= Task requirements =
Find each line below that contains the string "planeOp" and copy it out in full.

(Dataset excerpt)

--------

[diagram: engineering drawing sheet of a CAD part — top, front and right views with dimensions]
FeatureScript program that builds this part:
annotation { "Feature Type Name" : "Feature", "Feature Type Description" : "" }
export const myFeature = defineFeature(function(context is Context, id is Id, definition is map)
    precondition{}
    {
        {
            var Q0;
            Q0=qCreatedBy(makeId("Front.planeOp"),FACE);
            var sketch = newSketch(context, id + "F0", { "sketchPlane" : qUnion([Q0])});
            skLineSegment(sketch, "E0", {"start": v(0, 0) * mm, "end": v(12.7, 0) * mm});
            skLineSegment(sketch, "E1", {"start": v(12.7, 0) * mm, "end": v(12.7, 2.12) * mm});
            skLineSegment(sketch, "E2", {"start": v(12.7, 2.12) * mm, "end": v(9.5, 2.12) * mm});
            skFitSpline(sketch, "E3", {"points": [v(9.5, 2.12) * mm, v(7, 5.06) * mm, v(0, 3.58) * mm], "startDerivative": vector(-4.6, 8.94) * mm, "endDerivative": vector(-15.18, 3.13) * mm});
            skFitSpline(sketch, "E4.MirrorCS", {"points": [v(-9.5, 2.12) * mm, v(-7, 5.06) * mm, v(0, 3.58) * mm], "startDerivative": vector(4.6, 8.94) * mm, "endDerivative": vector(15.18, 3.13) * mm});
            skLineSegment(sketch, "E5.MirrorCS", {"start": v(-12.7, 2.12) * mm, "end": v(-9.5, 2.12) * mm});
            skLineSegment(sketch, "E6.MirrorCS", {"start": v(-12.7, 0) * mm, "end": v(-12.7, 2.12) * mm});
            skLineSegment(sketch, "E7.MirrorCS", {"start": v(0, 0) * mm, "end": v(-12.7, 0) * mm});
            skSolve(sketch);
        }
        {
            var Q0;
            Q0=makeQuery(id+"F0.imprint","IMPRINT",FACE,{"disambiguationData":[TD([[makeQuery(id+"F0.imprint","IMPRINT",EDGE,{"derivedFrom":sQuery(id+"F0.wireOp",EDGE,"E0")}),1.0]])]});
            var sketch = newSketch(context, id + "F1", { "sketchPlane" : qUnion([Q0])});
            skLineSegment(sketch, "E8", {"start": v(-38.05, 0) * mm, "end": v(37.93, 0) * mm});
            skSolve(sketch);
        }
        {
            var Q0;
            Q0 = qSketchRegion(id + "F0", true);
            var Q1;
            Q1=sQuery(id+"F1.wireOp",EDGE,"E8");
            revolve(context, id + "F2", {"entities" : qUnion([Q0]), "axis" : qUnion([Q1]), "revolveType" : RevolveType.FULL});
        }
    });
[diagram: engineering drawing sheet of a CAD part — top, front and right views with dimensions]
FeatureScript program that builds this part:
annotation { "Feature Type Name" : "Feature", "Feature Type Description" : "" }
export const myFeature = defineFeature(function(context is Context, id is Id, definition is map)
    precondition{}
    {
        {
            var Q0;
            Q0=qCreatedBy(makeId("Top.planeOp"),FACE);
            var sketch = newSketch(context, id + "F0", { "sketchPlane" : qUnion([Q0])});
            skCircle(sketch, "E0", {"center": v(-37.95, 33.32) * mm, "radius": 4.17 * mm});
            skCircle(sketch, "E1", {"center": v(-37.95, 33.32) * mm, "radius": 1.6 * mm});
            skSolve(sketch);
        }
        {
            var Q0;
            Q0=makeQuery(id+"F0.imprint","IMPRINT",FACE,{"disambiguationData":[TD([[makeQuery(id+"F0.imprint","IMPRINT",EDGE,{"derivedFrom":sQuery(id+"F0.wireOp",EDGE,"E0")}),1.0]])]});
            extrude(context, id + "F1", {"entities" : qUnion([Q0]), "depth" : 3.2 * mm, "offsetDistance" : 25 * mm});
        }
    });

--------

= Result of this task =
            Q0=qCreatedBy(makeId("Front.planeOp"),FACE);
            Q0=qCreatedBy(makeId("Top.planeOp"),FACE);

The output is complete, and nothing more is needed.